Este rádio era de meus avós.
Viviam eles numa casa de lavoura, no limite da aldeia
e a electricidade não chegava lá. Ainda. Portanto, o rádio funcionava a pilhas.
Quando por lá ia, nas férias de verão, era uma das
minhas companhias das tardes infindas, em que o calor apertava cá fora, mas o
fresco provocado pelas caiadas e grossas paredes convidava a uma sesta musical.
Quando eu por lá não estava, onze meses e tal por ano,
o rádio era ligado apenas duas vezes por dia, para que se ouvisse o “teatro
radiofónico”, o antecessor das telenovelas de hoje. Mas quando o catraio lá
estava – eu – o consumo de pilhas era substancialmente maior, pelo que ficava
eu encarregue, da minha semanada, de as pagar, compradas na venda da aldeia,
onde se ía umas duas a três vezes por semana, em busca de algum feijão, arroz,
talvez sal, e dois ou três dedos de conversa com os patrícios. Claro que havia
o dia em que vinha o homem do peixe, na sua motocicleta e anunciado de longe
pela sua corneta.
E porque é que o rádio, na minha ausência, só se
ligava para o teatro radiofónico? Porque o que mais que lá se contava, as
notícias, eram sempre iguais: alguma inauguração governamental, informações,
raríssimas, sobre a guerra lá longe, nas colónias, a previsão meteorológica, o
vencedor do festival da canção e, casos bem raros, algum discurso ao país do
títere. Nada de importante, que a política estava limitada à União Nacional, o
partido sempiterno no governo. Não podíamos saber o que outros pensavam, os que
outros diziam, o que outros faziam. E votar, então, se bem que não obrigatório,
era quase que inconsequente, que os resultados se sabiam de antemão: vencia a
União Nacional.
Os tempos mudaram, a electricidade chegou à casa de
meus avós, foi acrescentado ao rádio, já não sei por quem, um
transformadorzito, eu deixei de lá ir de férias, que a adolescência queria
outras aventuras, e a União Nacional deixou de existir.

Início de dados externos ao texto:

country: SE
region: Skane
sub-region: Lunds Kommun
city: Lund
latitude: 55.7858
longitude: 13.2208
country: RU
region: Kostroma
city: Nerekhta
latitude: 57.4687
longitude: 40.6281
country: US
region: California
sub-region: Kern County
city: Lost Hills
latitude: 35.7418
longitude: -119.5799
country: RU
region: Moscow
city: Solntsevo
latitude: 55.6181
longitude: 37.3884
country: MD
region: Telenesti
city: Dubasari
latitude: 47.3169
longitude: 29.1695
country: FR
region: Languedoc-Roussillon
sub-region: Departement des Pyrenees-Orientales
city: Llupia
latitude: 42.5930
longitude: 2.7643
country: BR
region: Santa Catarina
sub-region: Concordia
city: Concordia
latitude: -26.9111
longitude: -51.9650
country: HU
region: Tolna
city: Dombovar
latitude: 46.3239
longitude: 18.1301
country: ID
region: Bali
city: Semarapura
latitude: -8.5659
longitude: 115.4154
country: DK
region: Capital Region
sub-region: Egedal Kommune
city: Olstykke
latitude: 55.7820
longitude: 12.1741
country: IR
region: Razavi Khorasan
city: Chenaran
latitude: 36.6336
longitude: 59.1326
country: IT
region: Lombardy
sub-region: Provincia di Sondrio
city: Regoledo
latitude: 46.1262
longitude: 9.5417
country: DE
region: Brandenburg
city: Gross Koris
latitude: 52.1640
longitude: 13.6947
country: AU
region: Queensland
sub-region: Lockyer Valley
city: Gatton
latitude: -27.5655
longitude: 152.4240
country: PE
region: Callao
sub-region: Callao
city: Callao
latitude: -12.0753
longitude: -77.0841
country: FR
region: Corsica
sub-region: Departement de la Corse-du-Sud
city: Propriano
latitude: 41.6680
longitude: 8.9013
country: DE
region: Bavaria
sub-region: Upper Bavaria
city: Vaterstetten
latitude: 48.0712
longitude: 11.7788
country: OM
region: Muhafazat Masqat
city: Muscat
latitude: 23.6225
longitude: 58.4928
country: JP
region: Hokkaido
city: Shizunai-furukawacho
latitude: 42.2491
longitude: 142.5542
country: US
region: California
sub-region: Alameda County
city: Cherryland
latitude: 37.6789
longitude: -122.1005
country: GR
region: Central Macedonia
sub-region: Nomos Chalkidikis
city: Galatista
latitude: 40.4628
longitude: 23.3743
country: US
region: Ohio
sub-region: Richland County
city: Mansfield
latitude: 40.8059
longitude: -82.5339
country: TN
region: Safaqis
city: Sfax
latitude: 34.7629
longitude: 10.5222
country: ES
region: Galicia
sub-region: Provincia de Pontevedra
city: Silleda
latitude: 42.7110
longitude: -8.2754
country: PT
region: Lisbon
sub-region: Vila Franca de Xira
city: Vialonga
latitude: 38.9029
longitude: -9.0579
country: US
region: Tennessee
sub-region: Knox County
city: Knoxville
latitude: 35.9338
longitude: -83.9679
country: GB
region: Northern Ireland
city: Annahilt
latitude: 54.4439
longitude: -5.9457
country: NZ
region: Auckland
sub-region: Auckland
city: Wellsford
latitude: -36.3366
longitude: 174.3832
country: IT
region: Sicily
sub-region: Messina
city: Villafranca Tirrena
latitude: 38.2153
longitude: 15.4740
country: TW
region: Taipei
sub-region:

Veio a Democracia, a possibilidade de podermos decidir
sobre o nosso próprio futuro, de escolhermos os nossos governantes, de ouvirmos
na rádio e na TV o que outros fazem, dizem, pensam.
O rádio está aqui, testemunha muda porque já não
funciona, do que foi, do que é e da transição dos tempos.
E se hoje temos os que temos, vivemos como vivemos e
sofremos o que sofremos, não culpemos o rádio, que ainda tem a capinha
diligentemente costurada por minha avó.
Culpemo-nos a nós mesmos, que podendo saber o que
outros pensam, dizem, fazem, continuamos a escolher – quando vamos escolher –
os mesmos de sempre. Mantemo-nos – ou muitos de nós – apáticos, não optando por
mudanças realmente sérias, mas tão só por pequeníssimas nuances, que mais disto
ou mais daquilo acabam por ser mais do mesmo.
Já não nos juntamos, à luz do candeeiro de petróleo, a
ouvir o teatro radiofónico. Das notícias, quando as ouvimos, preferimos as das
catástrofes lá longe, preferencialmente, que nos sublimam os nossos problemas.
Vibramos com as revoltas nos países ditatoriais, mas somos incapazes de
resolver os nossos próprios problemas. Porque continuamos convencidos que o
acto eleitoral está previamente decidido, entre o A e o B, e que, seja qual for
o resultado, as consequências serão as mesmas.
Este rádio está mudo, agora. Mas, de cada vez que para
ele olho, ali na estante, grita-me ele que as mudanças estão na minha mão – na
nossa mão – quer nas urnas quer no quotidiano. E que devemos passar de meros
ouvintes do teatro radiofónico para o palco dos acontecimentos. De passivos a
activos!
Que mais que ouvir a rádio devemos fazer ouvir a nossa
voz! E fazer cumprir a nossa vontade!